SparseRM: A Lightweight Preference Modeling with Sparse Autoencoder

TL;DR

SparseRM addresses the resource-intensive nature of reward modeling for LLM alignment by extracting preference-relevant features from intermediate representations with a Sparse Autoencoder. It constructs projection vectors along interpretable directions and trains a lightweight single-layer reward head, enabling robust preference scoring without fine-tuning the backbone. Across truthfulness, safety, and adversarial evaluation, SparseRM achieves competitive or superior performance while using less than 1% of trainable parameters and integrating smoothly into online iterative alignment loops. The approach also offers interpretability by linking latent directions to semantic preference cues and demonstrates stronger generalization under distributional shifts compared to dense representations.

Abstract

Reward models (RMs) are a core component in the post-training of large language models (LLMs), serving as proxies for human preference evaluation and guiding model alignment.

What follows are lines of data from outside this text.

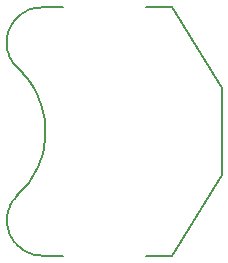
<source format=gbo>
G75*
G70*
%OFA0B0*%
%FSLAX24Y24*%
%IPPOS*%
%LPD*%
%AMOC8*
5,1,8,0,0,1.08239X$1,22.5*
%
%ADD10C,0.0080*%
D10*
X001999Y001050D02*
X002708Y001050D01*
X001999Y001050D02*
X001931Y001052D01*
X001865Y001059D01*
X001798Y001069D01*
X001733Y001083D01*
X001668Y001100D01*
X001604Y001121D01*
X001542Y001146D01*
X001481Y001174D01*
X001422Y001206D01*
X001364Y001241D01*
X001309Y001279D01*
X001256Y001321D01*
X001206Y001365D01*
X001158Y001412D01*
X001113Y001462D01*
X001071Y001514D01*
X001032Y001568D01*
X000996Y001625D01*
X000963Y001683D01*
X000933Y001744D01*
X000908Y001806D01*
X000885Y001869D01*
X000867Y001934D01*
X000852Y001999D01*
X000840Y002065D01*
X000833Y002132D01*
X000829Y002199D01*
X000830Y002266D01*
X000834Y002333D01*
X000841Y002400D01*
X000853Y002466D01*
X000868Y002531D01*
X000887Y002595D01*
X000910Y002659D01*
X000936Y002720D01*
X000966Y002781D01*
X000999Y002839D01*
X001035Y002895D01*
X001075Y002950D01*
X001117Y003002D01*
X001163Y003051D01*
X001211Y003098D01*
X001172Y003059D02*
X001272Y003155D01*
X001368Y003256D01*
X001458Y003361D01*
X001544Y003471D01*
X001624Y003585D01*
X001698Y003702D01*
X001766Y003823D01*
X001829Y003947D01*
X001886Y004074D01*
X001936Y004203D01*
X001980Y004335D01*
X002018Y004469D01*
X002049Y004604D01*
X002074Y004741D01*
X002092Y004879D01*
X002103Y005017D01*
X002108Y005156D01*
X002106Y005295D01*
X002097Y005434D01*
X002082Y005572D01*
X002060Y005709D01*
X002031Y005845D01*
X001996Y005979D01*
X001954Y006112D01*
X001906Y006242D01*
X001852Y006370D01*
X001791Y006495D01*
X001725Y006618D01*
X001653Y006736D01*
X001575Y006851D01*
X001492Y006963D01*
X001403Y007070D01*
X001310Y007173D01*
X001211Y007271D01*
X001162Y007318D01*
X001115Y007366D01*
X001071Y007418D01*
X001030Y007472D01*
X000992Y007528D01*
X000958Y007587D01*
X000927Y007647D01*
X000899Y007709D01*
X000876Y007772D01*
X000856Y007837D01*
X000839Y007903D01*
X000827Y007970D01*
X000818Y008037D01*
X000814Y008104D01*
X000813Y008172D01*
X000816Y008240D01*
X000824Y008307D01*
X000835Y008374D01*
X000850Y008440D01*
X000868Y008505D01*
X000891Y008569D01*
X000917Y008632D01*
X000947Y008693D01*
X000980Y008752D01*
X001017Y008809D01*
X001056Y008864D01*
X001099Y008916D01*
X001145Y008966D01*
X001194Y009013D01*
X001245Y009057D01*
X001299Y009098D01*
X001355Y009136D01*
X001414Y009171D01*
X001474Y009202D01*
X001536Y009230D01*
X001599Y009254D01*
X001664Y009274D01*
X001729Y009291D01*
X001796Y009303D01*
X001863Y009312D01*
X001931Y009317D01*
X001998Y009318D01*
X001999Y009318D02*
X002708Y009318D01*
X005463Y009318D02*
X006330Y009318D01*
X007983Y006641D01*
X007983Y003727D01*
X006330Y001050D01*
X005463Y001050D01*
M02*

</source>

However, training reliable RMs under limited resources remains challenging due to the reliance on large-scale preference annotations and the high cost of fine-tuning LLMs. To address this, we propose SparseRM, which leverages Sparse Autoencoder (SAE) to extract preference-relevant information encoded in model representations, enabling the construction of a lightweight and interpretable reward model. SparseRM first employs SAE to decompose LLM representations into interpretable directions that capture preference-relevant features. The representations are then projected onto these directions to compute alignment scores, which quantify the strength of each preference feature in the representations. A simple reward head aggregates these scores to predict preference scores. Experiments on three preference modeling tasks show that SparseRM achieves superior performance over most mainstream RMs while using less than 1% of trainable parameters. Moreover, it integrates seamlessly into downstream alignment pipelines, highlighting its potential for efficient alignment.

Figures (11)

• Figure 1: Comparison of traditional RM (Reward Model) and our proposed SparseRM. The SparseRM leverages the sparse autoencoder to extract interpretable preference features and then trains a lightweight reward head with significantly fewer parameters than traditional reward models.
• Figure 2: The overview of our proposed work. We first conduct the SparseRM with a sparse autoencoder and then integrate it into the online iterative alignment framework. (a) SparseRM identifies preference-aware subspaces and trains a reward model using projection vectors. (b) Generated responses are filtered by SparseRM to improve alignment through iterative DPO training.
• Figure 3: Performance comparison of different RMs across various datasets: using Gemma-2-9B-it as the backbone, SparseRM achieves the highest accuracy on TruthfulQA and outperforms most baselines on SafeRLHF and Red-Teaming, while using the fewest trainable parameters.
• Figure 4: Comparison of SparseRM performance under different transformer layers and selected SAE latents $K$.
• Figure 5: Cosine Similarity between Generated and Training Data in Sparse and Dense Spaces.